The unexpected silver lining was its reception in Europe, at festivals like Visions du Réel, where Cummings said, “most of the [competition] shorts tended to be around 30 minutes.” (Curiously enough, there’s even a Brive European Medium-Length Film festival in France, where the Oscar-nominated short “Joanna” took home the Audience Award in 2014.)
If you’re the experimental animator Jodie Mack, with a rather sizable shorts catalogue, you can solve that problem by building your own program. Mack typically paired her 41-minute musical “Dusty Stacks of Mom: The Poster Project” with four other shorts (“New Fancy Foils,” “Undertone Overture,” “Glistening Thrills” and “Let Your Light Shine”), bringing the block’s running time to 75 minutes. Together, she felt the films played as “an animation variety show,” thereby assuaging her worries about Dusty Stacks’ standalone length.
On the other hand, Ignatiy Vishnevetsky, who considers his 40-minute “Ellie Lumme” to be a “novella in movie form,” believes that the film’s length is ultimately what gave it legs in setting it apart from the crowded shorts field. The 2013 film is still on the festival circuit. “The funny thing is that its had a very long life,” he said. “It wasn’t supposed to be a calling card or anything; it’s like this thing that keeps following me around.”
As far as distribution goes, most of the filmmakers appear unfazed by the potential prospects, largely due to the proliferation of online platforms.
“Since we’re no longer looking at theatrical distribution as the primary way to release a film, the codified idea of the ‘short’ and ‘feature’ is dated,” said Cummings, who plans to self-release “Buffalo Juggalos” online for a small fee. “You can, and should, just do what you want.”
Mack, who, like Cummings, was named one of Filmmaker Magazine’s 25 New Faces on the basis of her medium-length film, has no plans to formally release “Dusty Stacks of Mom” since her supplemental live performance was a significant part of the viewing experience. That, and she’s already on to a handful of other projects.
Reflecting on the unreleased 2009 “Blondes,” Kalman feels like new opportunities have arisen for medium-length films that should encourage anyone who wishes to take a stab at them. “Things seemed different five years ago,” he said. “At that time, we thought pairing the film with a short was the only viable option for release.
But now, as VOD and micro-cinemas are more often the venues for unconventional films, hitting that 90-minute mark doesn’t seem as important. Especially with art films, I don’t think people complain too much if they’re no longer than a Law & Order.” Kalman said that “Blondes in the Jungle” will be available on MUBI beginning in May.
As part of his modest $4000 crowdfunding campaign, Vishnevetsky promised backers the opportunity to arrange their own screenings with a provided DCP or Blu-Ray. For him, that collaboration alone is the movie’s future, as he moves on to preparing for his next film.

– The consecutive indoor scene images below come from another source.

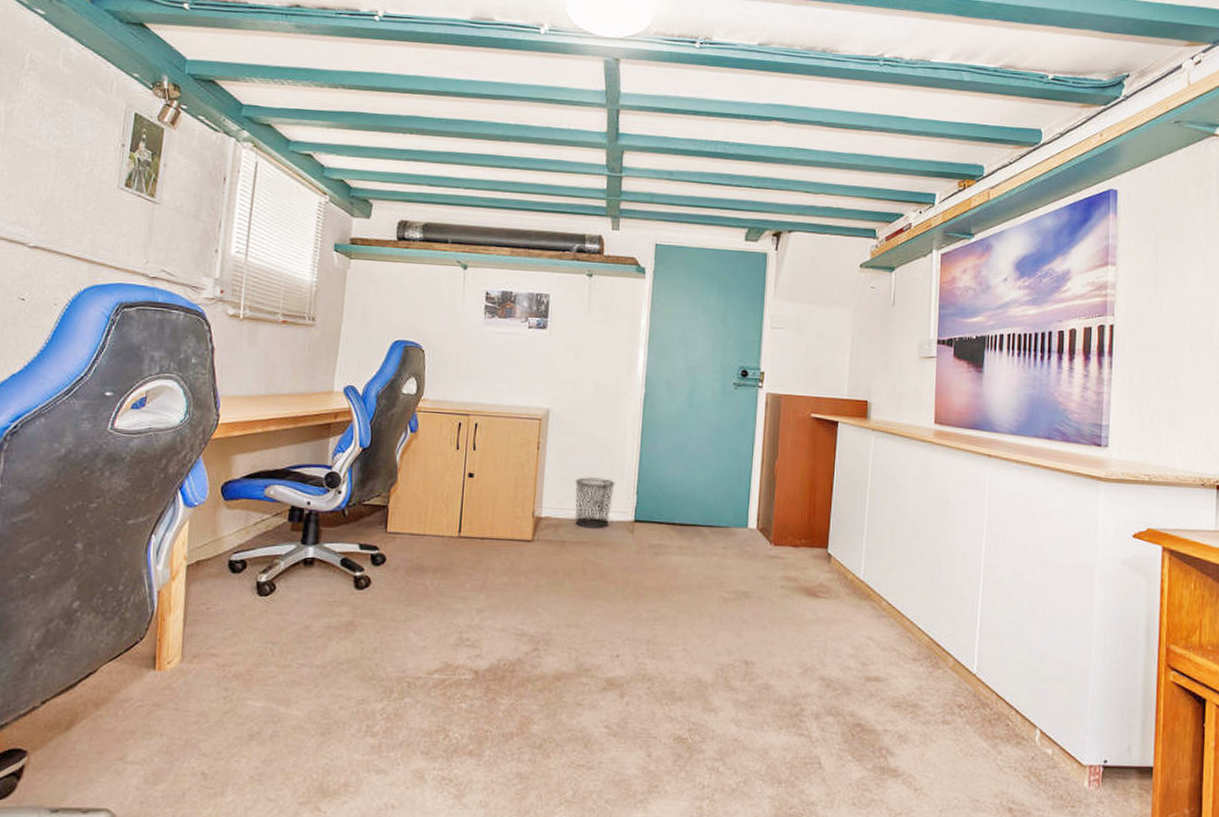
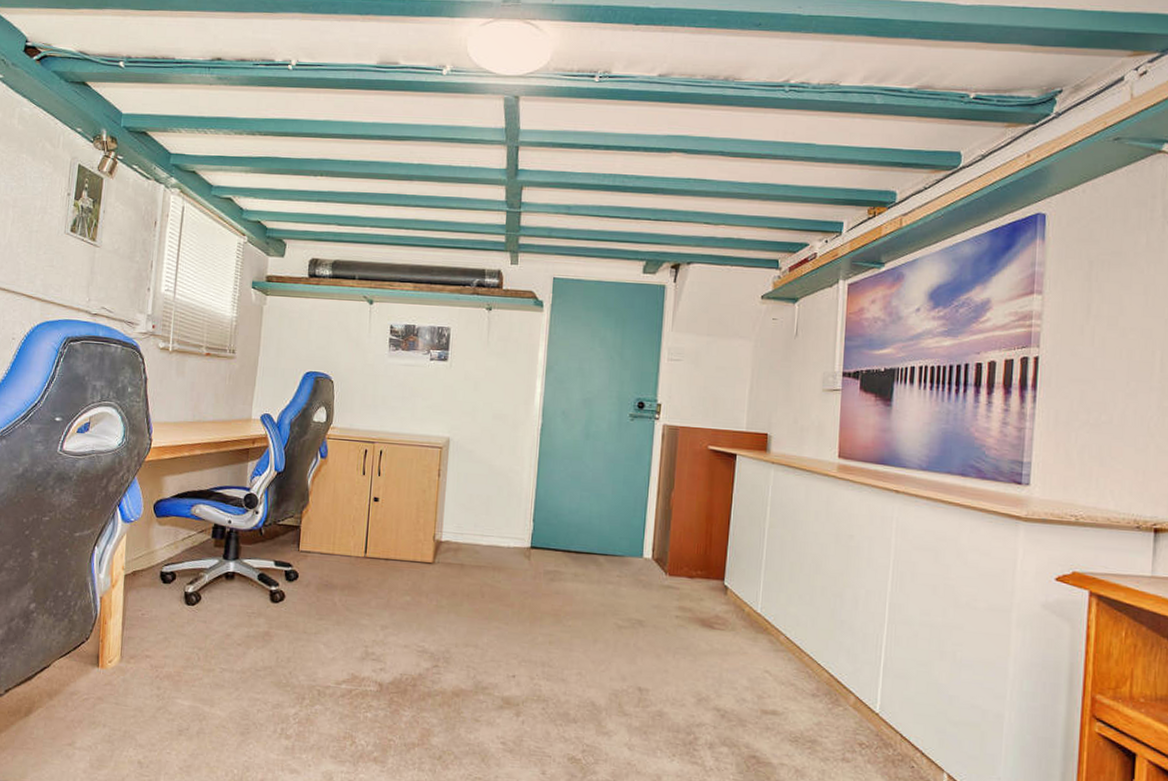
waste bin: present [575,477,615,529] -> none [474,504,513,554]

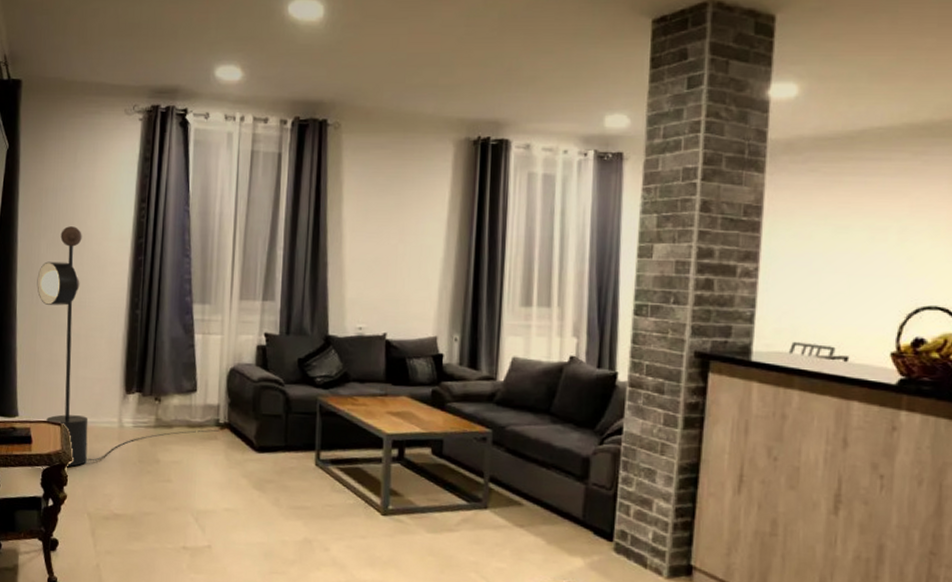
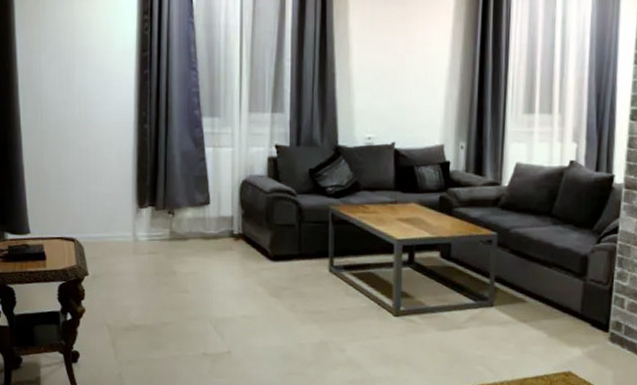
floor lamp: present [37,226,219,467] -> none [40,40,234,281]

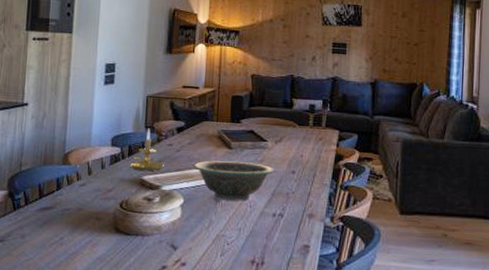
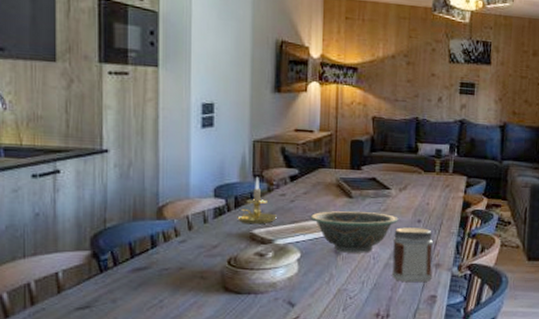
jar: none [267,178,306,231] -> present [392,227,433,282]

Though traditional theatrical routes can take a back seat to the makers of medium length films, the horizon certainly broadens when you’ve got a few features under your belt. In May, the art-house Austrian distributor Stadkino will give “Take What You Can Carry” a theatrical run on a double bill with Apitchatpong Weerasethakul’s 60-minute “Mekong Hotel.” Porterfield is eager to find more opportunities like this, and mentioned that he is targeting museums and cinemas that have been supportive of his work in the past. “Maybe we will present it as an installation,” he offered. “Then maybe we will bury it for 15 years.”